I want to start with the core idea, because everything in this guide comes back to it:
If relocation is the only reason you want a job abroad, do not expect the company to be excited about hiring you.
That sounds harsh, and I know how it lands, because the desire to move is one of the most genuine and personal things a person can carry. I’ve spent years working with engineers who want to relocate, and I understand this drive.
But during an interview, that same desire can quietly work against you, and I want to make sure that does not happen to you.
This is the kind of impression you should avoid giving to recruiters!
The most common mistake, and please do not beat yourself up if you made it
After working so many years with people who want to relocate, I have watched the same thing happen again and again. Which is...
In interviews, candidates focus so hard on the idea of moving that they forget the person across the table is looking for someone who cares about what the company does, what the team is building, and where the product is going.
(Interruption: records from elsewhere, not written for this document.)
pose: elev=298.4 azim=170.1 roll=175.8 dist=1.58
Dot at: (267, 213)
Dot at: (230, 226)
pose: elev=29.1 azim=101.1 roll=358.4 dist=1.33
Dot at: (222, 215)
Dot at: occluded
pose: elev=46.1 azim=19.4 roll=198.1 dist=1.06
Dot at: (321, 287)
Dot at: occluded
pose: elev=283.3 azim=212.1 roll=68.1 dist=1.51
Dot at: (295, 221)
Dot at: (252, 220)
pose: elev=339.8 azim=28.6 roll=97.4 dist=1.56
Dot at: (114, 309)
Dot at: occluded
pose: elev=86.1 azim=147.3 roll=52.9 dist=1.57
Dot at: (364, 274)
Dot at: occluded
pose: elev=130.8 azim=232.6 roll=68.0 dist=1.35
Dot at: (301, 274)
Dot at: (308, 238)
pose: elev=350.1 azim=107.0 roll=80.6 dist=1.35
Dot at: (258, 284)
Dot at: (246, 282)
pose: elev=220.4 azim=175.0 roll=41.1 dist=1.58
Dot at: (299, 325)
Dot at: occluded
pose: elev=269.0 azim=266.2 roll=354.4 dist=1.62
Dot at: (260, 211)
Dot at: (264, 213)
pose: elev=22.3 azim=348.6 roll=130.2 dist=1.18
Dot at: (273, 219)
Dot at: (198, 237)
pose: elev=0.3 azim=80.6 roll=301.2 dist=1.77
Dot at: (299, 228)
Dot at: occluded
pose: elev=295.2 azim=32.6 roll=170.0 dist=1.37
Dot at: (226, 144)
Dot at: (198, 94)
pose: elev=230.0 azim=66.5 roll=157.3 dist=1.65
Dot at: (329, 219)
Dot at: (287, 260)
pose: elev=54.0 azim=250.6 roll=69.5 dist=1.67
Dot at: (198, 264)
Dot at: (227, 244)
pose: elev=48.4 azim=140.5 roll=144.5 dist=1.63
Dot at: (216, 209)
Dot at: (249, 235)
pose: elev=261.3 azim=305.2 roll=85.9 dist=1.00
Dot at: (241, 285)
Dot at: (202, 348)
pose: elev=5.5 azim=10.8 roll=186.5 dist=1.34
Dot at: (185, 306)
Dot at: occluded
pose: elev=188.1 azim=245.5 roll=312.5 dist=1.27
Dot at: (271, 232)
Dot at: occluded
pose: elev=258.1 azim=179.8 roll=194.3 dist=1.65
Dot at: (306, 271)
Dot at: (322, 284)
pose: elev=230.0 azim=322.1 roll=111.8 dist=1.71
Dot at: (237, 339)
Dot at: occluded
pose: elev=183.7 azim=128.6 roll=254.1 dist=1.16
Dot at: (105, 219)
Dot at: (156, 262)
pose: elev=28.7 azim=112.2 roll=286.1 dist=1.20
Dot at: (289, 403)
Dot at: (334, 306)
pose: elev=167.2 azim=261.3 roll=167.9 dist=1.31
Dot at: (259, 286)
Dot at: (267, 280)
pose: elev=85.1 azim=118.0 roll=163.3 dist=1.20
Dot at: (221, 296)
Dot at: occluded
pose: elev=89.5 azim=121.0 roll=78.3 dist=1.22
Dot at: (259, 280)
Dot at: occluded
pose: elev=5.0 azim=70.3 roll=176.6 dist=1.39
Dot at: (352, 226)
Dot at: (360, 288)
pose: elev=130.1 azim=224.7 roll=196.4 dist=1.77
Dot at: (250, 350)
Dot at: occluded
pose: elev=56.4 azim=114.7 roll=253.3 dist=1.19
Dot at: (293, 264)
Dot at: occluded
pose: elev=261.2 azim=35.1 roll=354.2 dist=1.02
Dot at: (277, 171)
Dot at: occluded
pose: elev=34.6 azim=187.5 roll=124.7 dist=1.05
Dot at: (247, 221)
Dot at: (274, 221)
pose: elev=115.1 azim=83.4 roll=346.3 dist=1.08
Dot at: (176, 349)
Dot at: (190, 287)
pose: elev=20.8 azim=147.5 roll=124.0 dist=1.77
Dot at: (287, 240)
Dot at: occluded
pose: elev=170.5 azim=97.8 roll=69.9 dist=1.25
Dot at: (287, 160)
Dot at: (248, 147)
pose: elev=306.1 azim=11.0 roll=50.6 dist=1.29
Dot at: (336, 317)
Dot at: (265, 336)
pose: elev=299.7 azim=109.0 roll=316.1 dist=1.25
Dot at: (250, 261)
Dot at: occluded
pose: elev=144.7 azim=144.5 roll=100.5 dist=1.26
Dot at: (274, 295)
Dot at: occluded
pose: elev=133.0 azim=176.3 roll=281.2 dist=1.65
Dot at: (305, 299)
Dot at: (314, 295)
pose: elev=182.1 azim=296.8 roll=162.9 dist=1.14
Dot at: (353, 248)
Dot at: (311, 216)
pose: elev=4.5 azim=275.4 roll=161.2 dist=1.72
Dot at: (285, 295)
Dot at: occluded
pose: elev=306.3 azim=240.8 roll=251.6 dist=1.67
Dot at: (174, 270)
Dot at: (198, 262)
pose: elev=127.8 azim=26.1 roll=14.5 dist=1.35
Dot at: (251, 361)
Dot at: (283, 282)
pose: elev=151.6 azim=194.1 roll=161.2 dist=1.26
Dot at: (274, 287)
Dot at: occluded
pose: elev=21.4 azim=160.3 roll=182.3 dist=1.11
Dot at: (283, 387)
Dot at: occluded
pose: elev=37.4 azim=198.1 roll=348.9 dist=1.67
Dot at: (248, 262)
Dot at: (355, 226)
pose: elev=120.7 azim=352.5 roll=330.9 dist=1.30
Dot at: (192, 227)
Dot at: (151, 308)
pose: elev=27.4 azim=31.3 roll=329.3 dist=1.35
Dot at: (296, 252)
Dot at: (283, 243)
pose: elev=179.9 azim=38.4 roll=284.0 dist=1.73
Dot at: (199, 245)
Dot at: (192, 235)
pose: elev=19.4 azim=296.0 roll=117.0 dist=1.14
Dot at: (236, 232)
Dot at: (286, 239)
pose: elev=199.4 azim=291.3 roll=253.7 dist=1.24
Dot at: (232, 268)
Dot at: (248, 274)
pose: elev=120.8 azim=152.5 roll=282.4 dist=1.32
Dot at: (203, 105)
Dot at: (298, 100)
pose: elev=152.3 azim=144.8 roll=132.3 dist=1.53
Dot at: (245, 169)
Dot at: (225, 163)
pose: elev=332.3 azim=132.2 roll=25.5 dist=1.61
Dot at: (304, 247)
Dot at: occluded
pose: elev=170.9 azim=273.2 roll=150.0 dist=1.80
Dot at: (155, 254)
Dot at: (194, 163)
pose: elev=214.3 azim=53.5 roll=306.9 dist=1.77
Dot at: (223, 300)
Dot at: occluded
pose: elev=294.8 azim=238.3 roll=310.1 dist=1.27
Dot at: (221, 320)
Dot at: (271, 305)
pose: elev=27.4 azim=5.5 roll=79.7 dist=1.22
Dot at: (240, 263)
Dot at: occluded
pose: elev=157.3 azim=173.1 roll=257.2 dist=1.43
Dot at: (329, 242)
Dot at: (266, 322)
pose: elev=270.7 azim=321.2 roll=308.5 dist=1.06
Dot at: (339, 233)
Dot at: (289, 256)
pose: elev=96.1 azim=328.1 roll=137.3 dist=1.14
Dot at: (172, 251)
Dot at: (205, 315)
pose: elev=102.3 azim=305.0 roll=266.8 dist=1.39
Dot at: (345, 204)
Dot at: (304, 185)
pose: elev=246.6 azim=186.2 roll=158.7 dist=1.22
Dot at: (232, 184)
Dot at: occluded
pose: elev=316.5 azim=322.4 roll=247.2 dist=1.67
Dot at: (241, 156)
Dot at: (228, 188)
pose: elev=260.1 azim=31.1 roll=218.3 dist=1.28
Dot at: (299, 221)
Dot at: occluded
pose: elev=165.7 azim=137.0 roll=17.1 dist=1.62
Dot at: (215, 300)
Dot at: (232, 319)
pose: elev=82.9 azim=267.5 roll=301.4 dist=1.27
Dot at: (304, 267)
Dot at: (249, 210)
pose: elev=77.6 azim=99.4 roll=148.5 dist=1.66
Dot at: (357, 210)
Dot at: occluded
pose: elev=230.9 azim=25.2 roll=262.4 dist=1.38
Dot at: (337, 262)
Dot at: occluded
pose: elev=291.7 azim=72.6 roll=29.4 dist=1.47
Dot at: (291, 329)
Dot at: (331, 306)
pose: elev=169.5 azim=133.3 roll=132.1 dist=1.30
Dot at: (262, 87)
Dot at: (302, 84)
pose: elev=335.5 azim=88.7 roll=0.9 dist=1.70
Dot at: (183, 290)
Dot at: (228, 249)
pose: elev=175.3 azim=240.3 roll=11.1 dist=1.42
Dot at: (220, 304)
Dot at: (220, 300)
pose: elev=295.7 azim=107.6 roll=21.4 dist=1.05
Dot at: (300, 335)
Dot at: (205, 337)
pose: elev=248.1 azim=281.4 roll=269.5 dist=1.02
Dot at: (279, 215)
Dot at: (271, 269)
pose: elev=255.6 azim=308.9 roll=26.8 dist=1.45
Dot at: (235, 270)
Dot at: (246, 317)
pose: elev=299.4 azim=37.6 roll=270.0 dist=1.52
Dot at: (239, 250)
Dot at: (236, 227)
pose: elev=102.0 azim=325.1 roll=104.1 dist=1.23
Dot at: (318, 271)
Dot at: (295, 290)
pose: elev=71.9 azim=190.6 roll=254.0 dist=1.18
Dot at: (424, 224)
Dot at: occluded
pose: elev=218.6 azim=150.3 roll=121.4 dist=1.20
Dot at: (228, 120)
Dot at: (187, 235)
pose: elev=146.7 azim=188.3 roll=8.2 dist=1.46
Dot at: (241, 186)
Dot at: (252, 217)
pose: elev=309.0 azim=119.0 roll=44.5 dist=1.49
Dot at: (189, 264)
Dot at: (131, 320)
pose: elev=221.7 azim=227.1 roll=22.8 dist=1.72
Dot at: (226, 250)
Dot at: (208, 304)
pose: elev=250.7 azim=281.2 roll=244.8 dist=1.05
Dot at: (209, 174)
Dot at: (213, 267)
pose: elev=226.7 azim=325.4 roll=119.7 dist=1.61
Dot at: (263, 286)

It is obvious why this happens, and it is honest. Most people answer relocation questions by talking almost exclusively about wanting to move abroad, seeking a better quality of life, higher salaries paid in a hard currency, and getting away from a difficult situation in their home country. Occasionally, there is the extra detail of a neighbor who claimed a Spanish passport and went to live abroad, while you have no second nationality to fall back on. All of that is true, in the sense that, I get it: it’s a massive motivator. Any recruiter who opened a search from Singapore, from the Netherlands, or from the Basque Country in Spain already knows it and already assumes it. So actually, if you think it this way… your wish to relocate is not a surprise to anyone.